_AIM OF THE EXERCISE_
For this exercise, copy each line of the records that contains the word "CIRCLE".

Data extracted from a collection
☆ ☆ ☆

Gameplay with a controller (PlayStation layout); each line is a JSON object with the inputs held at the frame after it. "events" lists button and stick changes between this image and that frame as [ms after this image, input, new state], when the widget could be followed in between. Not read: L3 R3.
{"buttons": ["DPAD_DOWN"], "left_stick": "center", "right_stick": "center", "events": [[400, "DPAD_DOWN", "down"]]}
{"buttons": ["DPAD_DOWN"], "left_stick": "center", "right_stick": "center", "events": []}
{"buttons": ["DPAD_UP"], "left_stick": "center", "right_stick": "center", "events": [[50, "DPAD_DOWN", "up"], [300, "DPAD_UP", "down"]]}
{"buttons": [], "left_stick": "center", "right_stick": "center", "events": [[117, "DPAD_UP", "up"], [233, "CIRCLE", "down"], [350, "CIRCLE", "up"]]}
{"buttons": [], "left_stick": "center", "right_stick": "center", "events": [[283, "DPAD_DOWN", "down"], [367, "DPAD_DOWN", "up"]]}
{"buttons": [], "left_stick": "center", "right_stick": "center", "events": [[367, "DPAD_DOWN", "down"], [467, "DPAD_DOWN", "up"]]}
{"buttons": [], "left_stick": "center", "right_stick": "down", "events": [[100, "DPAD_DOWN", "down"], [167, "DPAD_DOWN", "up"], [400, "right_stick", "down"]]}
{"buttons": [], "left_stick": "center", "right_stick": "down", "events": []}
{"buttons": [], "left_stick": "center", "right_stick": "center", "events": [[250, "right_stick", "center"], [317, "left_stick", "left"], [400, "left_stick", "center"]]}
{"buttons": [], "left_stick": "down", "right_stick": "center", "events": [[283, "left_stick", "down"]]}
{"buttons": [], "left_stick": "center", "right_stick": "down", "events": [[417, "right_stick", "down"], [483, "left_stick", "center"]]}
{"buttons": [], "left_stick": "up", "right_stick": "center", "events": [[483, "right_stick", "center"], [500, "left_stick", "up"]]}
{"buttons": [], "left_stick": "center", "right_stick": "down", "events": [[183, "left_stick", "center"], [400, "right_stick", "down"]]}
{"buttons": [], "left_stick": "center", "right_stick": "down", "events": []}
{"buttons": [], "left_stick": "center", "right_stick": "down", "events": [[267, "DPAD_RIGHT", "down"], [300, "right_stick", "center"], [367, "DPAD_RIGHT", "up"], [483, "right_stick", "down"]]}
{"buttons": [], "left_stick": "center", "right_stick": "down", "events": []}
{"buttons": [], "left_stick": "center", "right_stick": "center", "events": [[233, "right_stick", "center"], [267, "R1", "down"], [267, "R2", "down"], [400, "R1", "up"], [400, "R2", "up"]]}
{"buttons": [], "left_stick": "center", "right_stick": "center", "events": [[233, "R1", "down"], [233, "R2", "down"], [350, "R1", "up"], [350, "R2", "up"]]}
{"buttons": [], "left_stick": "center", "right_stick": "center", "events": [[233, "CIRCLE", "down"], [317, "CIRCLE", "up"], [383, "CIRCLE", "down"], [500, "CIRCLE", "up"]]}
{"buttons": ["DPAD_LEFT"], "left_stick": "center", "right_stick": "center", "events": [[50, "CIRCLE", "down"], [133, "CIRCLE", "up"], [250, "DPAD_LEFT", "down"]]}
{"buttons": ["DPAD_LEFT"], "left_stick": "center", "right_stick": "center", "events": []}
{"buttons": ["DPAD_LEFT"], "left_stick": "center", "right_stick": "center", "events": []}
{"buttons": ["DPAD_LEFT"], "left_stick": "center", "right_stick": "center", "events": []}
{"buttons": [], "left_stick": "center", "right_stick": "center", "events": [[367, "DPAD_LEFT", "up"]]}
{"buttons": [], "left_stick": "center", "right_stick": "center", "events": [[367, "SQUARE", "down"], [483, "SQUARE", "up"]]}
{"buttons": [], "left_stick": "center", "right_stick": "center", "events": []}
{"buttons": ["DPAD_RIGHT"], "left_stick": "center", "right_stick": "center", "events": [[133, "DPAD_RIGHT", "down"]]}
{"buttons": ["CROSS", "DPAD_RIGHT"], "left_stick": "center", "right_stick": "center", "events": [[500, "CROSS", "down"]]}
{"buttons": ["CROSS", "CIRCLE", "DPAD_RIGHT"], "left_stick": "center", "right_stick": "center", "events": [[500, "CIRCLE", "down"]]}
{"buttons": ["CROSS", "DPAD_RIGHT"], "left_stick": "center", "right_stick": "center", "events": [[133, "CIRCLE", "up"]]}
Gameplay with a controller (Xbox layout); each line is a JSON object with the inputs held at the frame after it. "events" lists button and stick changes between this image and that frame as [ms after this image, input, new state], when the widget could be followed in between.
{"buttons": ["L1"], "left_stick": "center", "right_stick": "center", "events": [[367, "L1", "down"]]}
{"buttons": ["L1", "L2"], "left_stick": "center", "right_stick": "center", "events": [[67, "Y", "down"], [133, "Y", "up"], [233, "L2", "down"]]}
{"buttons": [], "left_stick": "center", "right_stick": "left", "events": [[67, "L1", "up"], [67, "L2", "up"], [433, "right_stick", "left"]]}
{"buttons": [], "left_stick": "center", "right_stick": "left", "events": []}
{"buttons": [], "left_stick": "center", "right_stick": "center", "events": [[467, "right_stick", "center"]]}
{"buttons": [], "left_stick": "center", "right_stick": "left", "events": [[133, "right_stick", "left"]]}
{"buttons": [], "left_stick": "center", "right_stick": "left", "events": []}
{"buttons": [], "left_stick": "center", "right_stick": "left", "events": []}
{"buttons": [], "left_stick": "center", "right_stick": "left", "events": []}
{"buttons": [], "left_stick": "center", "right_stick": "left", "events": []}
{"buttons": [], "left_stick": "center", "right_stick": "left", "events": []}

☆ ☆ ☆

_ANSWER TO THIS TASK_
{"buttons": [], "left_stick": "center", "right_stick": "center", "events": [[117, "DPAD_UP", "up"], [233, "CIRCLE", "down"], [350, "CIRCLE", "up"]]}
{"buttons": [], "left_stick": "center", "right_stick": "center", "events": [[233, "CIRCLE", "down"], [317, "CIRCLE", "up"], [383, "CIRCLE", "down"], [500, "CIRCLE", "up"]]}
{"buttons": ["DPAD_LEFT"], "left_stick": "center", "right_stick": "center", "events": [[50, "CIRCLE", "down"], [133, "CIRCLE", "up"], [250, "DPAD_LEFT", "down"]]}
{"buttons": ["CROSS", "CIRCLE", "DPAD_RIGHT"], "left_stick": "center", "right_stick": "center", "events": [[500, "CIRCLE", "down"]]}
{"buttons": ["CROSS", "DPAD_RIGHT"], "left_stick": "center", "right_stick": "center", "events": [[133, "CIRCLE", "up"]]}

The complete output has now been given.